▶ READING TEXT:
________

There is no admission that the background art disclosed in this section constitutes prior art.
In magnetic lenses of the kind employed in various charged particle beam apparatus, and particularly with respect to electron-beam-comprising apparatus, a magnetic flux is created by flowing a current through a coil. This generates heat as a by-product. In the semiconductor industry, for example and not by way of limitation, electron beams are used to direct write a pattern on device structures, to pattern lithographic masks, to monitor the alignment of patterns during device manufacturing, and in inspection tools which evaluate device structure to determine whether a specification is met, for example. Due to the size of semiconductor devices today, there frequently is a requirement that an electron beam landing position be controlled to within one nm. This is very difficult to do with respect to many of the apparatus which make use of an electron beam.

________

▶ RECORDS:

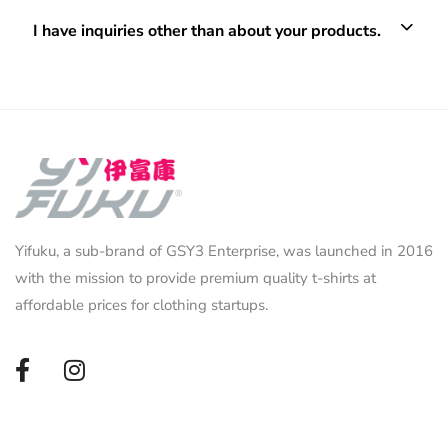
I have inquiries other than about your products.
Yifuku, a sub-brand of GSY3 Enterprise, was launched in 2016
with the mission to provide premium quality t-shirts at
affordable prices for clothing startups.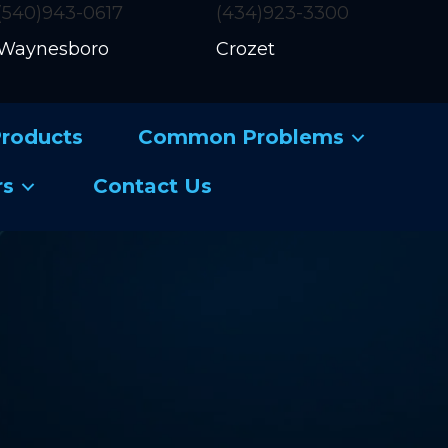
(540)943-0617
(434)923-3300
Waynesboro
Crozet
roducts
Common Problems
rs
Contact Us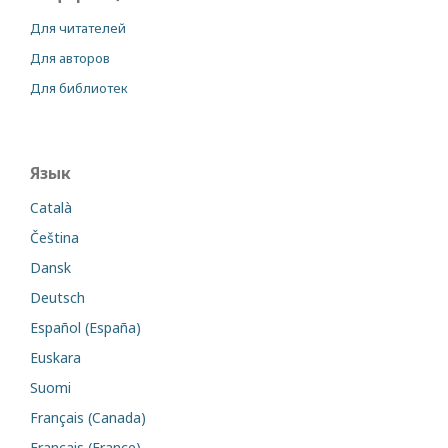
Для читателей
Для авторов
Для библиотек
Язык
Català
Čeština
Dansk
Deutsch
Español (España)
Euskara
Suomi
Français (Canada)
Français (France)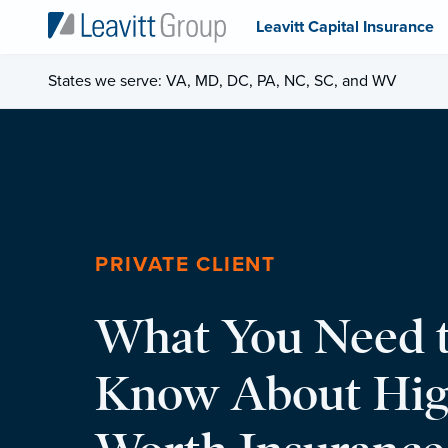
Leavitt Capital Insurance
States we serve: VA, MD, DC, PA, NC, SC, and WV
PRIVATE CLIENT
What You Need 
Know About Hig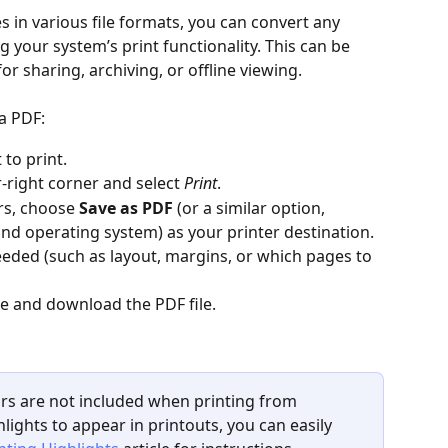
s in various file formats, you can convert any 
our system’s print functionality. This can be 
or sharing, archiving, or offline viewing.
a PDF:
to print.
-right corner and select 
Print
.
rs, choose 
Save as PDF
 (or a similar option, 
d operating system) as your printer destination.
needed (such as layout, margins, or which pages to 
te and download the PDF file.
lors are not included when printing from 
lights to appear in printouts, you can easily 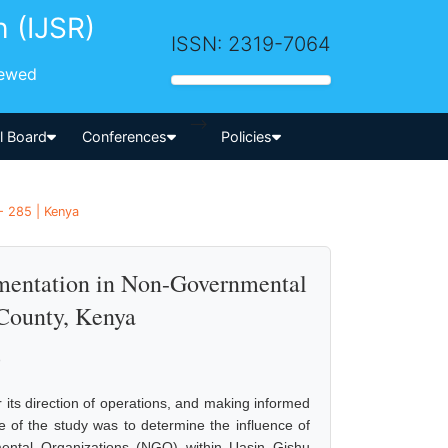
h (IJSR)
ISSN: 2319-7064
iewed
-->
al Board
Conferences
Policies
- 285 | Kenya
ementation in Non-Governmental
 County, Kenya
b
r its direction of operations, and making informed
se of the study was to determine the influence of
mental Organizations (NGO) within Uasin Gishu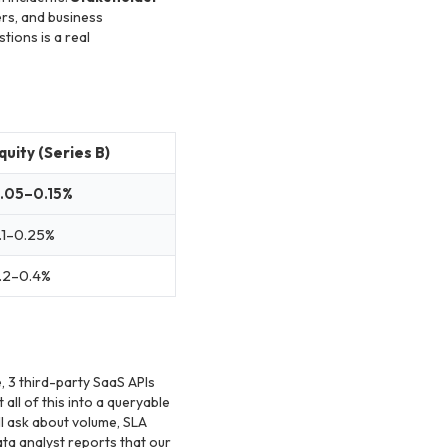
ers, and business
tions is a real
quity (Series B)
.05–0.15%
.1–0.25%
.2–0.4%
 3 third-party SaaS APIs
all of this into a queryable
l ask about volume, SLA
ta analyst reports that our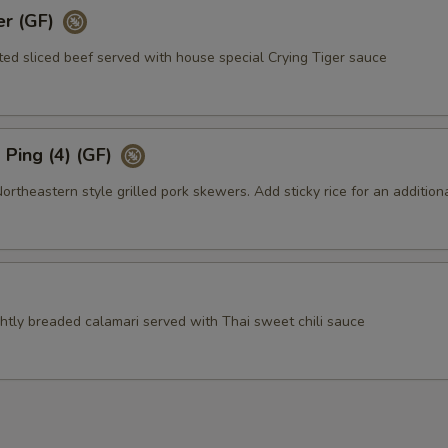
er (GF)
ted sliced beef served with house special Crying Tiger sauce
Ping (4) (GF)
theastern style grilled pork skewers. Add sticky rice for an addition
ightly breaded calamari served with Thai sweet chili sauce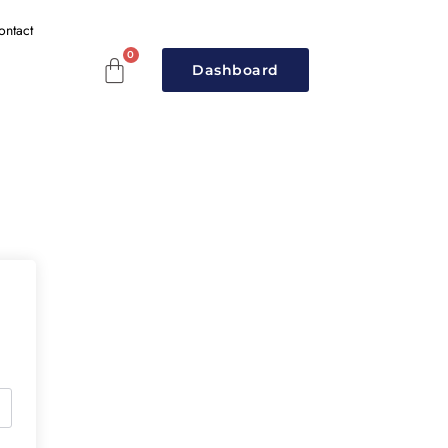
ontact
Dashboard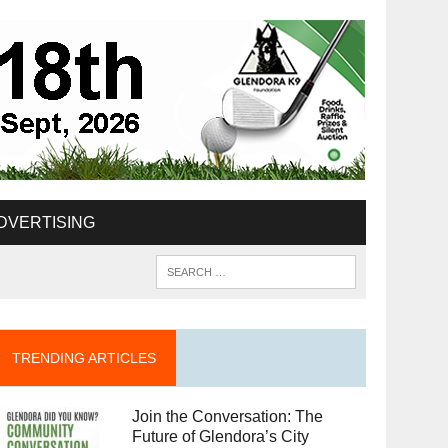
DVERTISING
TRENDING ARTICLES
Join the Conversation: The
Future of Glendora’s City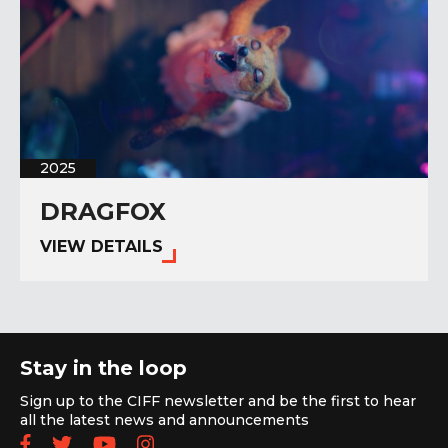
2025
DRAGFOX
VIEW DETAILS
Stay in the loop
Sign up to the CIFF newsletter and be the first to hear
all the latest news and announcements
Follow us on Facebook
Follow us on Twitter
Subscribe to our YouTube chan
Follow us on Instagram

________

▶ WORK ITEM A: Decide whether each statement agrees with the passage on magnetic lenses, answering yes or no and quoting the deciding words: (i) Passing current through the coil of a magnetic lens gives off heat as a by-product. (ii) In the semiconductor industry, electron beams serve only in inspection tools. (iii) An electron beam's landing position often has to be held to within one nm.
▶ WORK ITEM B: Carry the passage on magnetic lenses further, starting after its final sentence.

▶ OUTPUT A:
(i) Yes: "This generates heat as a by-product."
(ii) No: "electron beams are used to direct write a pattern on device structures, to pattern lithographic masks, to monitor the alignment of patterns during device manufacturing, and in inspection tools"
(iii) Yes: "there frequently is a requirement that an electron beam landing position be controlled to within one nm."

▶ OUTPUT B:
The power dissipated in each magnetic lens is typically in a range between 10 W and 100 W. This leads to temperature changes in materials in the area of the magnetic lenses, especially in pole pieces of an electron beam apparatus, which in turn causes changes in mechanical dimensions due to thermal expansion. These changes in mechanical dimensions frequently lead to instabilities of the charged particle beam, such as an electron beam, especially if the current flowing through the coils is changed during operation of the charged particle beam. To prevent this instability, state-or-the-art electron beam column magnetic lenses are cooled. This cooling is generally done using conductive heat transfer from the magnetic lens coils. The conductive heat transfer is typically achieved using cooling tubes in contact with the magnetic lens coils, where a fluid, typically water, is flowed through the cooling tubes. However, integration of the cooling tubes in a manner which provides for uniform removal of heat from the magnetic lenses is difficult, due to the mechanical complexity of the magnetic lenses. Further, the volume of the magnetic lenses is increased by the addition of cooling tubes. Minimization of the volume is an important aspect in magnetic lens design. Other disadvantages in the use of cooling tubes include the problems related to obtaining good thermal contact between the tubes and the magnetic coils and the possibility of a leak developing in a cooling tube.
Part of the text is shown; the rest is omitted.